Le Conseil fédéral répond à la question 21.7477 et rejette sa responsabilité pour le traitement infligé à 3 militants de la Grève du Climat. Ceci interpelle. L’infraction de provocation et incitation à la violation des devoirs militaires est politique. Le DFJP doit autoriser la poursuite.

– Pourquoi le DFJP a-t-il jugé in casu, plusieurs mois après les faits, que l’action des militants appelait la répression pénale ?

– Craignait-il que l’action puisse réellement mettre à mal la défense nationale ?

En lien avec la réponse du Conseil fédéral à la question 21.7477 : le débat politique voit surgir des propositions d’actions et de revendications dont le fondement et l’opportunité peuvent être discutés. Le fait qu’elles soient possiblement polémiques n’inclut pas la nécessité d’une réponse pénale, comme cela est le cas pour les 3 militants de la Grève du Climat.

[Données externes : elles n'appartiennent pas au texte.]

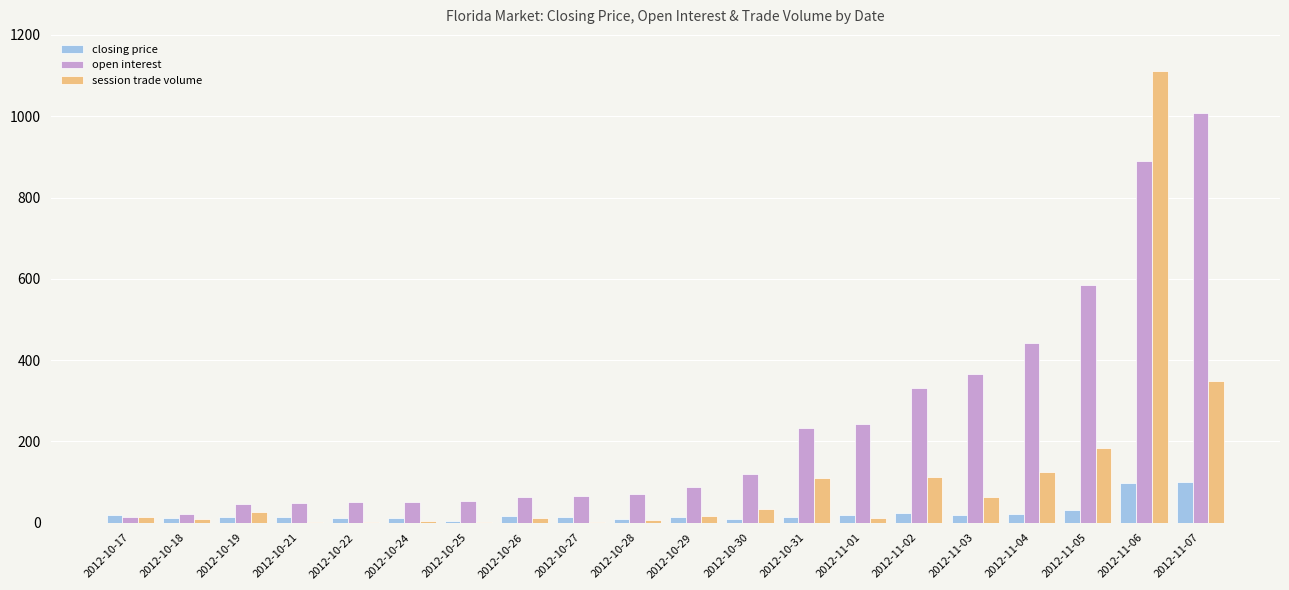

What is the total value across all series at 2012-11-04?

589.0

Où le Conseil fédéral place-t-il la ligne rouge justifiant une action pénale ?

Réponse du Conseil fédéral donnée par oral:

Une plainte contre inconnu pour soupçon de provocation et incitation à la violation des devoirs militaires selon l’article 276 du code pénal a été déposée contre les auteurs de la lettre ouverte. La violation de l’article 276 du code pénal est poursuivie d’office. Se fondant sur cette dénonciation, le Ministère public de la Confédération a ouvert une procédure pénale en février 2021.
Cette procédure pénale se déroule selon les règles du code de procédure pénale. Conformément à l’article 312 de celui-ci, le Ministère public a donné mission à Fedpol en sa fonction de police judiciaire fédérale d’interpeller et d’entendre un certain nombre de personnes ainsi que de mener différentes perquisitions. Fedpol a ainsi exécuté les missions données conformément à la loi et a donc agi strictement dans le respect des règles de l’Etat de droit.
Comme le prévoit la loi dans ce type de cas et conformément à la pratique, le Département fédéral de justice et police a approuvé la demande préalablement déposée par le Ministère public de la Confédération visant à autoriser la poursuite pénale. L’autorisation ne peut être refusée que si des motifs d’ordre politique prépondérants l’exigent afin de sauvegarder les intérêts nationaux. En raison du principe de la séparation des pouvoirs, le Conseil fédéral ne se prononce pas sur les procédures pénales en cours, celles-ci relevant de la seule compétence des autorités de poursuite pénale.